Now, Even BP Employees Are Suing the Oil Company
The lawsuit, which was filed in federal court in Chicago, seeks class-action status. Bloomberg reports the complaint states that regulatory filings show the plan held $2.45 billion worth of London-based BP's American depositary shares, or 29% its $8.27 billion of assets, at the end of the 2009.
Current BP employees aren't the only ones suing the company over losses tied to its sinking share price. Another suit, filed in Manhattan, was brought by a former employee. It asks for unspecified damages and claims BP breached its fiduciary duty by making unwise investments. And New York State Common Retirement Fund, the nation's third-largest public pension fund, is seeking "lead plaintiff" status in the class action. A fund spokesman said "BP misled investors about its safety procedures and its ability to respond to events like the ongoing oil spill, and we're going to hold it accountable."

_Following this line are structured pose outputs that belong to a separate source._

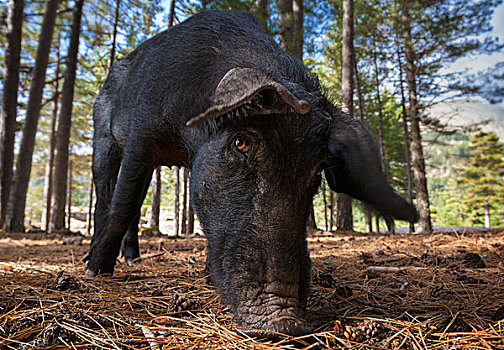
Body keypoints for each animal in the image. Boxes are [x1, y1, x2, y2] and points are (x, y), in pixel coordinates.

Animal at [86, 10, 418, 338]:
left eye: (316, 171)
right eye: (241, 142)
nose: (283, 322)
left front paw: (208, 279)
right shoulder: (141, 136)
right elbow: (122, 205)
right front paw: (96, 272)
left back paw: (134, 260)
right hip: (102, 136)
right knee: (107, 198)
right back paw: (98, 262)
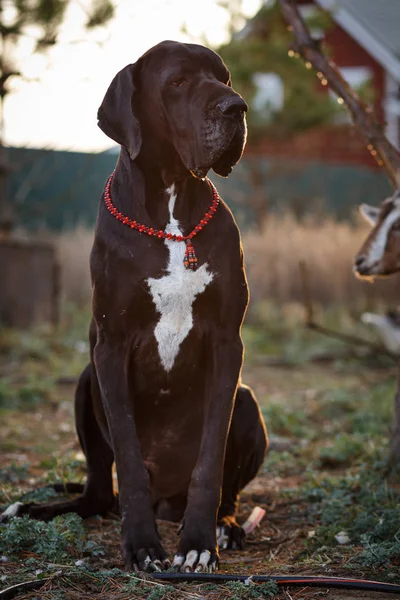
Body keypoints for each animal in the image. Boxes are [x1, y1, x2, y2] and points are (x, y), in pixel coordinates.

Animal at [2, 39, 268, 576]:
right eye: (178, 82)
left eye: (224, 77)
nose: (236, 107)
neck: (171, 211)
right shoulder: (111, 346)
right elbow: (125, 454)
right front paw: (143, 545)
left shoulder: (227, 343)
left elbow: (211, 458)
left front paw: (198, 542)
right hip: (86, 383)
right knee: (98, 494)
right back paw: (41, 509)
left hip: (248, 401)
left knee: (225, 486)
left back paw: (226, 526)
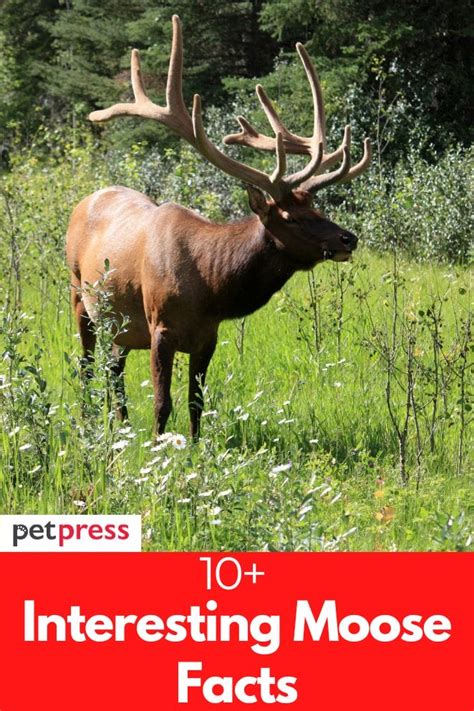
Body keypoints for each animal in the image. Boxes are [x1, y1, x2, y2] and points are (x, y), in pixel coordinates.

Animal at [66, 15, 371, 440]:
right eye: (292, 217)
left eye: (318, 207)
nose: (348, 238)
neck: (209, 286)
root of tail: (86, 200)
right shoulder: (160, 327)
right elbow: (163, 403)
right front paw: (159, 447)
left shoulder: (208, 336)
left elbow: (197, 403)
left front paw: (195, 447)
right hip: (79, 295)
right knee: (87, 365)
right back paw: (89, 422)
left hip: (120, 325)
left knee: (114, 367)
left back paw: (122, 425)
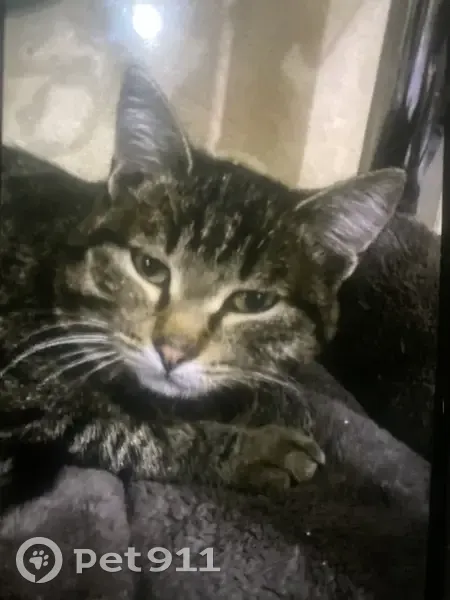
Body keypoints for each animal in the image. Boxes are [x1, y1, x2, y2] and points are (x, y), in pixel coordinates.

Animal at [0, 61, 429, 502]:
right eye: (149, 266)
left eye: (253, 302)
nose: (171, 352)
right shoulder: (22, 393)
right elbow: (121, 427)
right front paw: (251, 450)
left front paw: (270, 399)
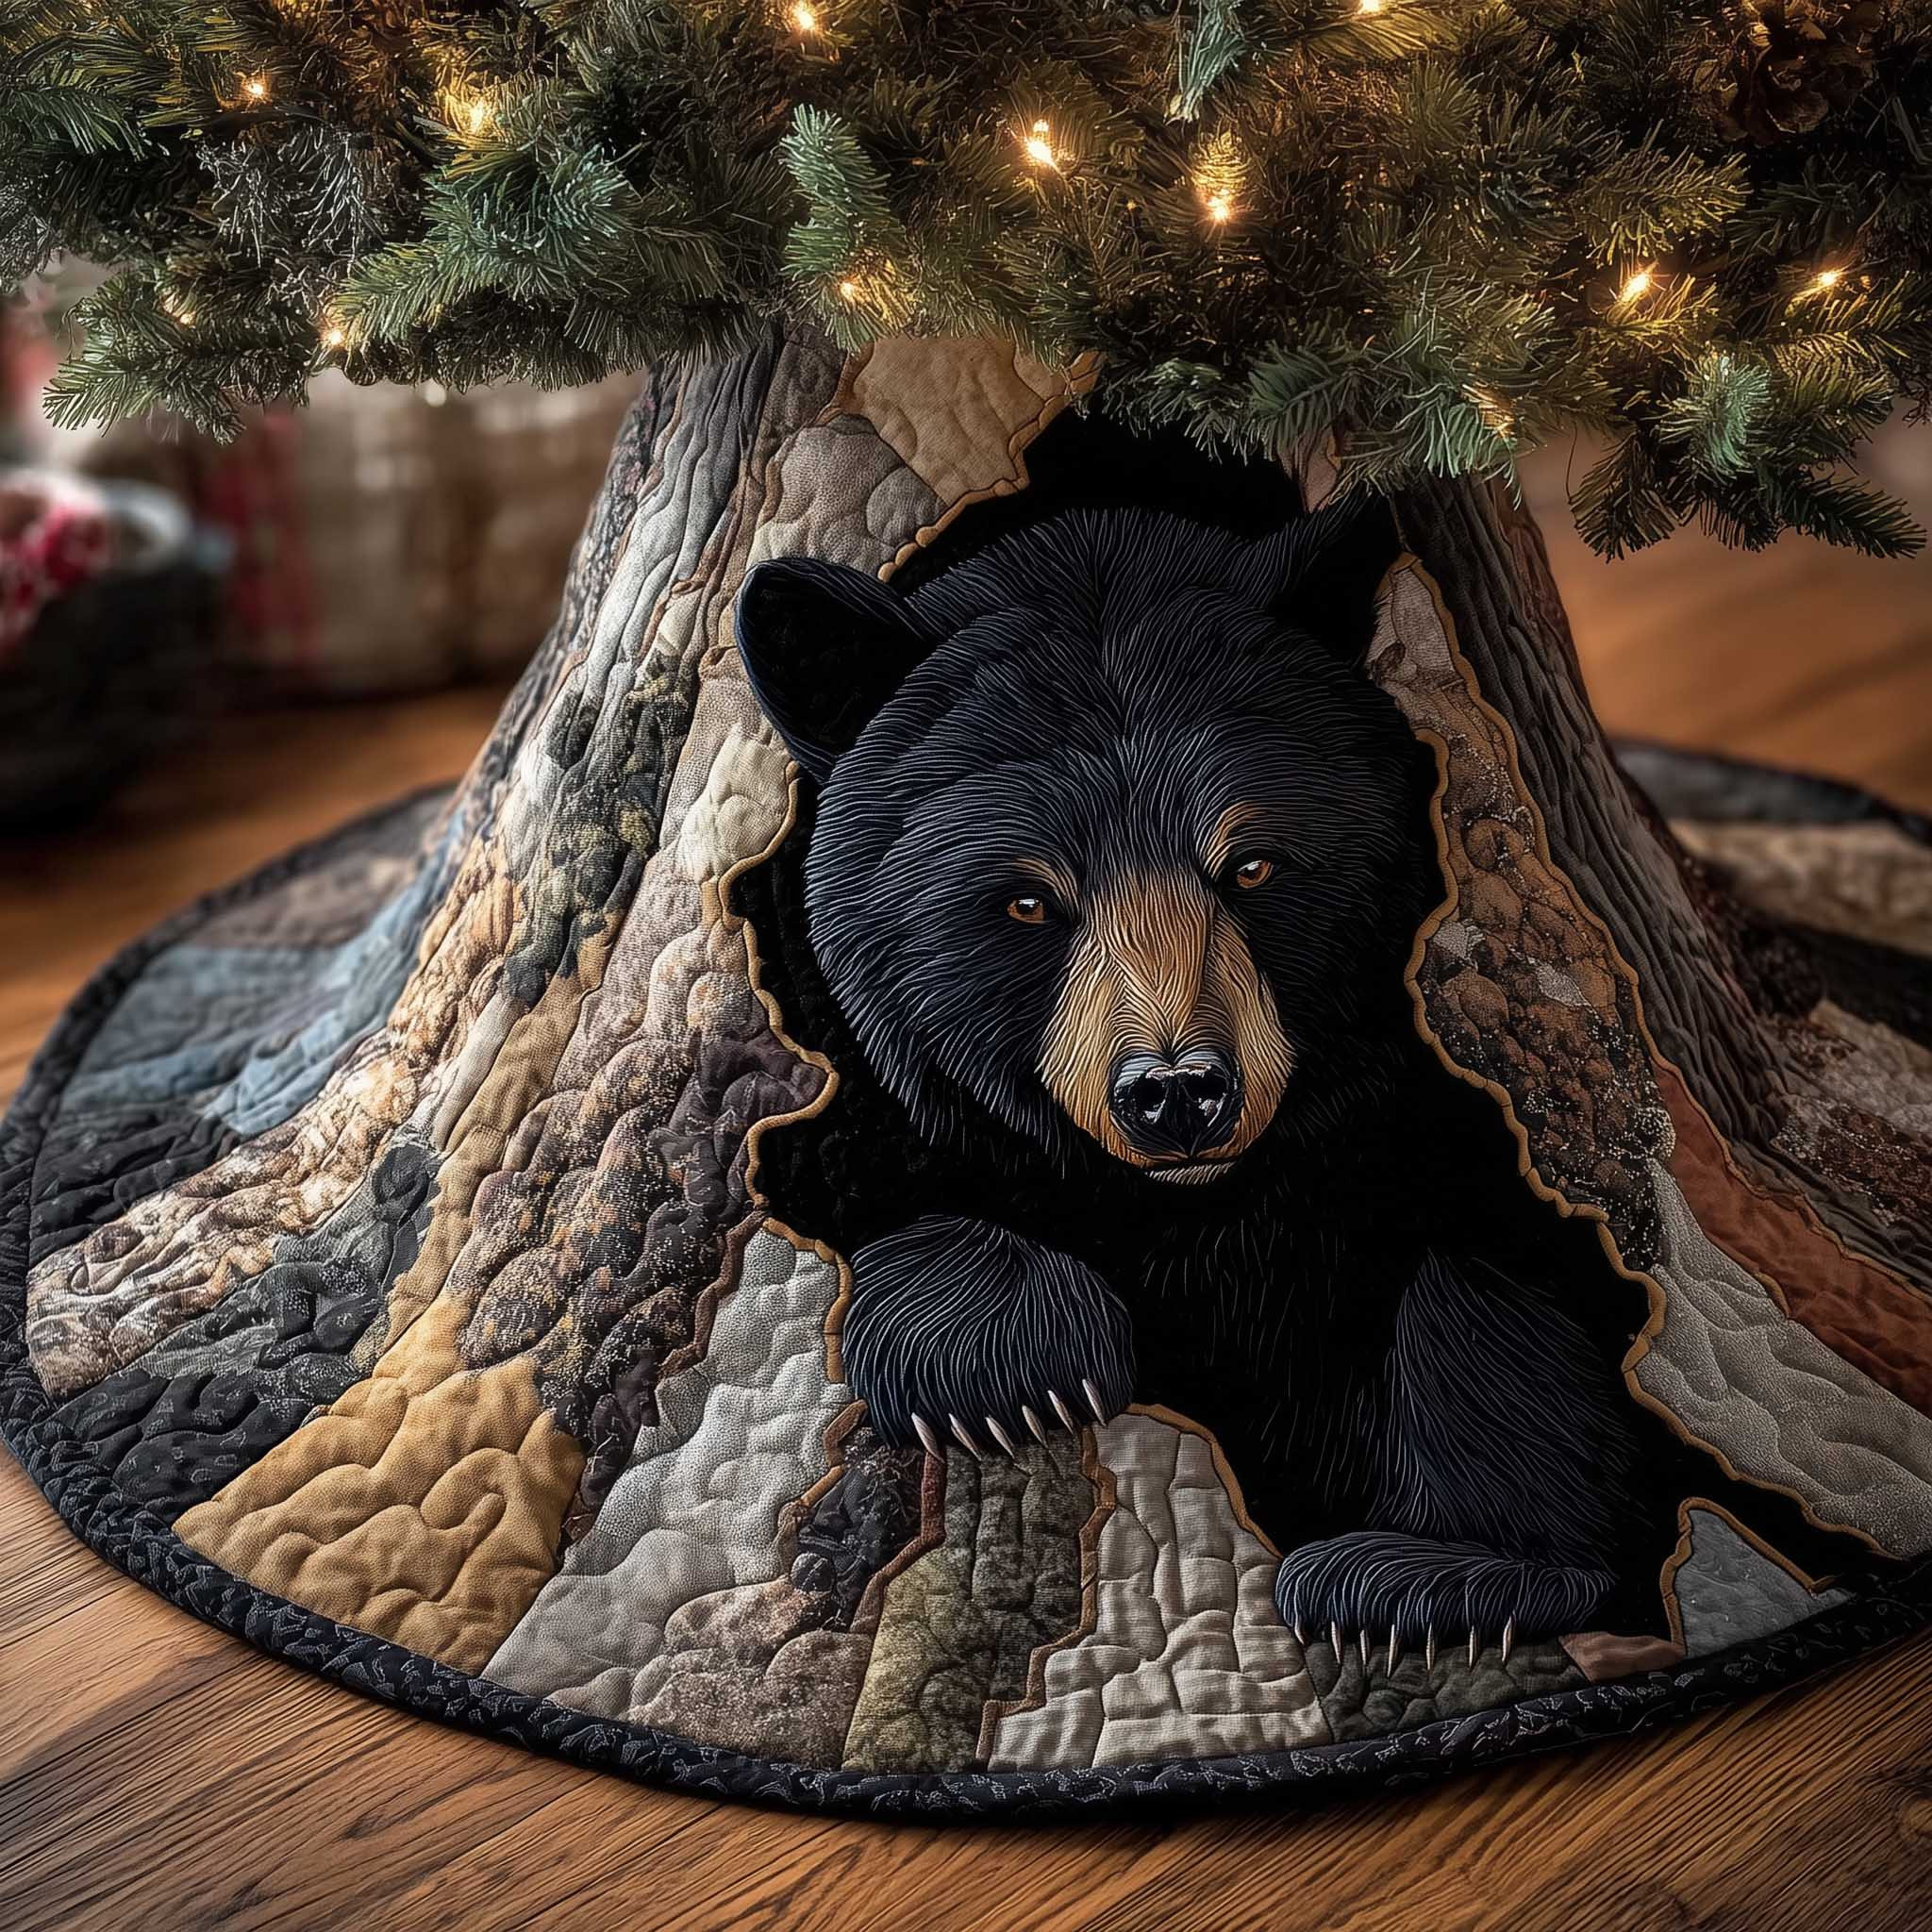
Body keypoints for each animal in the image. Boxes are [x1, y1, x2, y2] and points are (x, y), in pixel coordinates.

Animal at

Similarly, BP's own employees say the "Defendants knew or should have known that investment in BP Plc equity was -- and continues to be -- an imprudent investment of the ESP's assets due to serious mismanagement and improper business practices that resulted in catastrophic incidents of international significance, including, among others, the BP spill in the Gulf of Mexico."
The drop in BP's share price has also erased more than $1.4 billion in value from 42 state retirement funds that hold BP stock.
It's not clear yet whether courts will decide that any of these suits have merit. If they do, the next question would be: What's the extent of BP's liability? The company said on June 28 that the just the cost of cleaning up the oil spill has reached $2.65 billion.